5. Tahap pelaksanaan, sesuatu yang sudah direncanakan akan dapat melenceng dalam pelaksanaan di lapangan bila tidak ada kerja sama antara agen peubah
dengan warga masyarakat. 6. Tahap evaluasi, sebagai proses pengawasan dari warga dan petugas terhadap
program yang sedang berjalan pada pengembangan masyarakat sebaiknya dilakukan dengan melibatkan warga.
7. Tahap terminasi, merupakan tahap ‘pemutusan’ hubungan secara formal dengan komunitas sasaran.
Indikator keberhasilan suatu program pembangunan komunitas dapat dilihat dari bentuk-bentuk kebersamaan yang dijalin antar pihak-pihak pemerintah, perusahaan dan
komunitas lokal yang terlihat dalam partisipasi dan keberlanjutan sustainability. Partisipasi dapat dilihat sebagai keterlibatan para pihak di dalam mengelola program-
program community development. Secara mendasar, partisipasi bukanlah milik dari komunitas lokal, akan tetapi semua pihak harus berpartisipasi. Ada dua motivasi utama
yang mendasari perusahaan melakukan program CSR yaitu, pertama bersifat akomodatif kebijakan bisnis yang hanya bersifat kosmetik dan tidak lengkap, CSR
dilakukan untuk memberi citra sebagai perusahaan yang tanggap terhadap kepentingan sosial. Kedua, bersifat legitimatif dengan tujuan untuk mempengaruhi wacana yang
bermanfaat sebagai langkah awal dalam proses “metamorfosa” menjadi program CSR yang benar.

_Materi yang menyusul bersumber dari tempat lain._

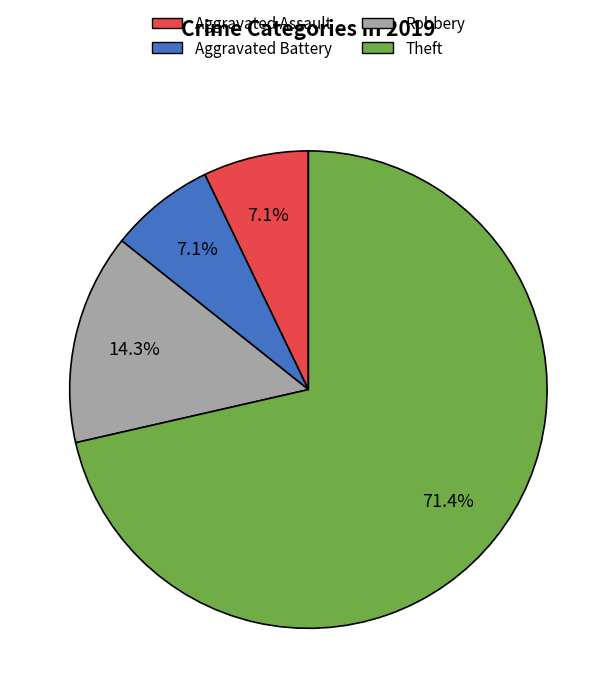

Approximately how many times larger is the value at Aggravated Assault compared to Aggravated Battery?

1.0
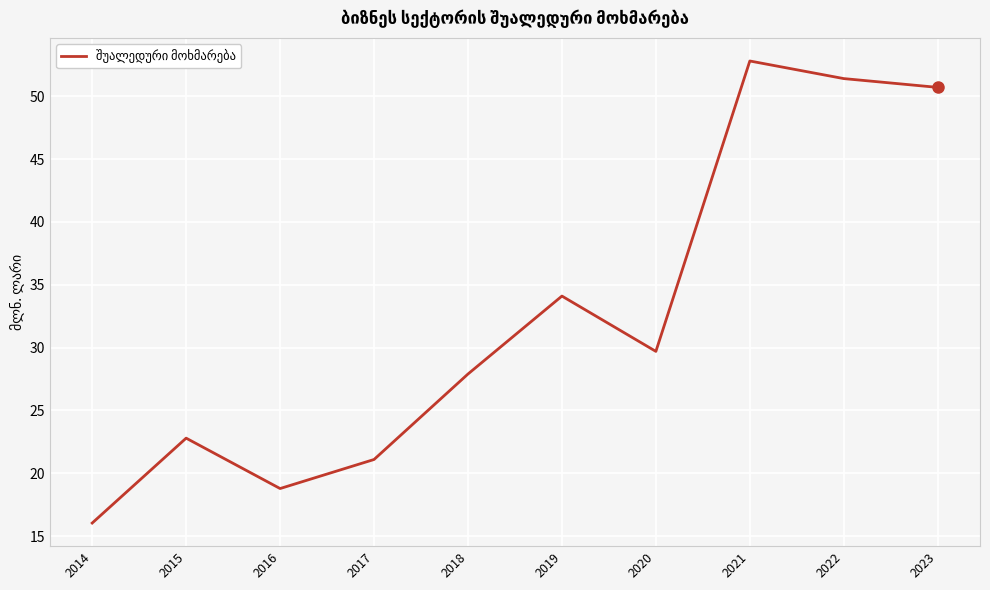

Between 2014 and 2017, which is larger?

2017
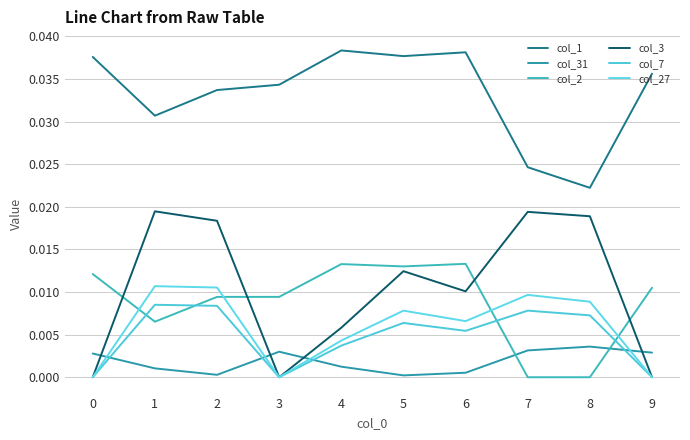

How many interior local valleys does the col_1 series have?

3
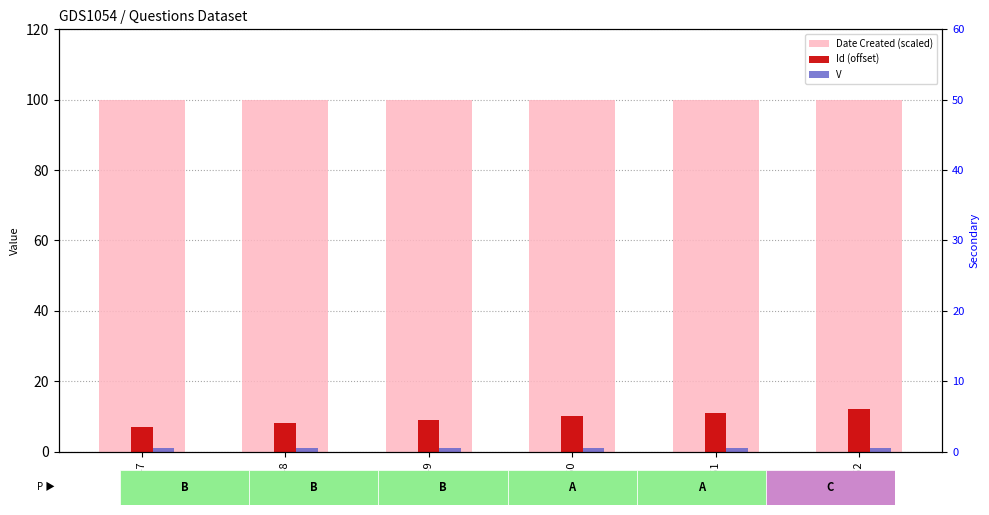

What is the spread (max minus min) of values at 448?

99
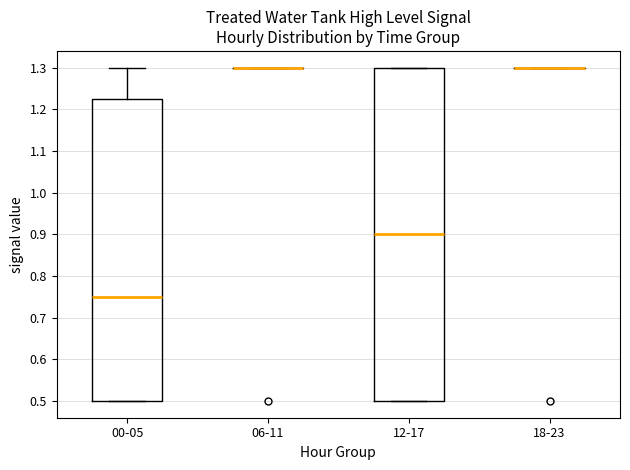

Which box is the tallest, from its lower edge to its upper edge?

12-17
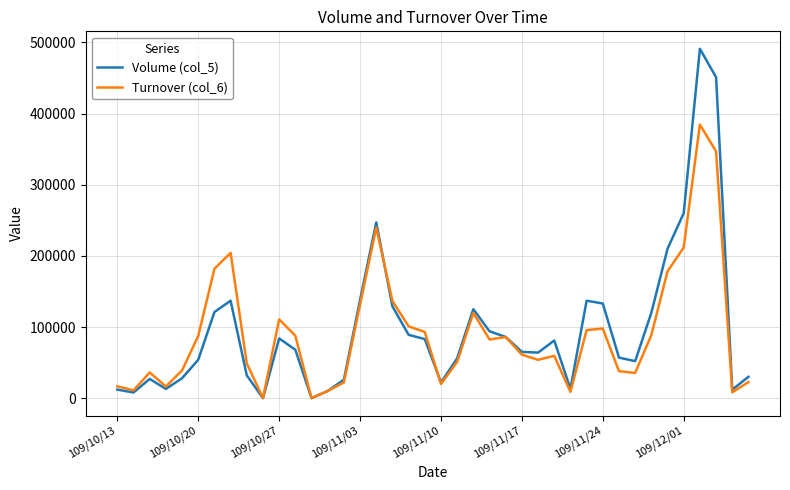

What is the difference between the maximum and minimum values in the Turnover (col_6) series?

384470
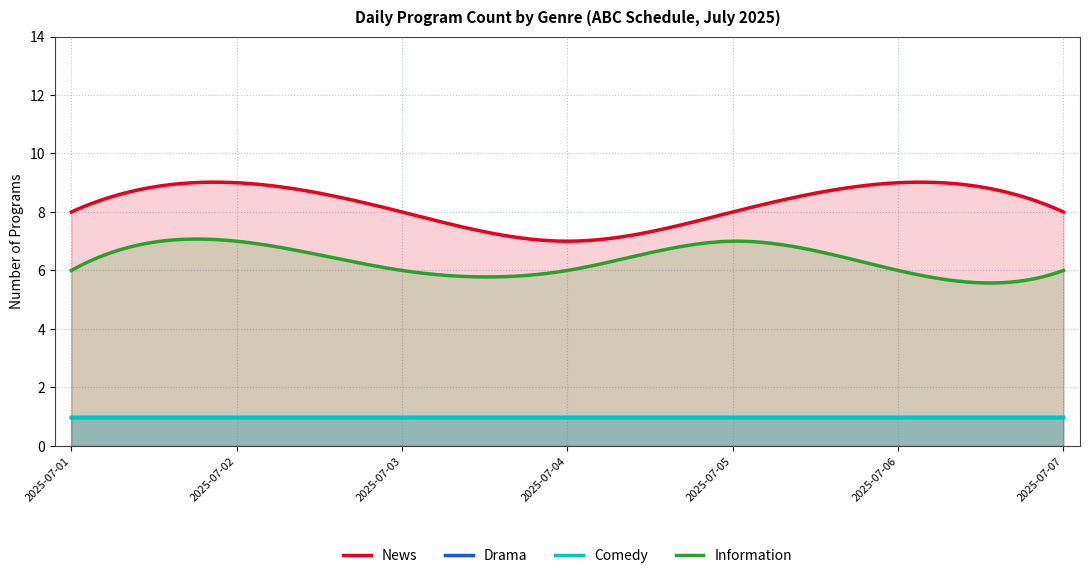

Where does the News series first go above 8?

2025-07-02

Sedangkan menurut Jack Rothman dalam Suharto 2005 model-model pengembangan masyarakat mengembangkan tiga model yang berguna dalam
memahami konsepsi tentang pengembangan masyarakat yaitu,
pengembangan masyarakat lokal, perencanaan sosial, dan aksi sosial. Paradigma ini merupakan format
ideal yang dikembangkan terutama untuk tujuan analisis dan konseptualisasi. Mengacu pada dua perspektif yang dikemukakan di atas, model pertama dan kedua sejalalan
dengan perspektif professional, sedangkan model ketiga lebih dekat dengan perspektif radikal.
Menurut Rudito dan Famiola 2007 lancar atau terhambatnya jalan sebuah korporasi tergantung pada kepekaan perusahaan dalam memperhatikan dan mengingat
gejala sosial budaya yang ada disekitarnya, seperti munculnya kecemburuan sosial akibat dari pola hidup dan pendapatan yang sangat jauh berbeda antara perusahaan
karyawan perusahaan dengan komunitas sekitar. Dalam kenyataannya, komunitas lokal tidak hanya berdiri pada sisi lingkungan sosial perusahaan, akan tetapi juga berada
di dalam perusahaan sebagai karyawan. Untuk itu diperlukan suatu wadah program yang berguna untuk menciptakan kemandirian komunitas lokal untuk menata sosial
ekonomi mereka sendiri, maka diciptakan suatu wadah yang berbasis pada komunitas yang sering disebut sebagai community development yang mempunyai tujuan untuk
pemberdayaan komunitas empowerment. Keberlanjutan sendiri memiliki pengertian sebagai strategi program yang
dipakai untuk menunjang kemandirian komunitas yang dapat dilihat dari sisi-sisi manusia human, sosial social, lingkungan environment dan ekonomi economic.
Sehingga dengan adanya keberlanjutan, suatu usaha dapat dinikmati tidak hanya oleh generasi pada masa sekarang saja, akan tetapi juga oleh generasi selanjutnya dalam
bentuk alih teknologi maupun bentuk pola hidup yang berbeda dari sebelumnya. Salah satu perangkat dalam melaksanakan community development yang baik adalah
menempatkan audit sosial sebagai perangkat terakhir untuk menjadi awal dalam proses selanjutnya.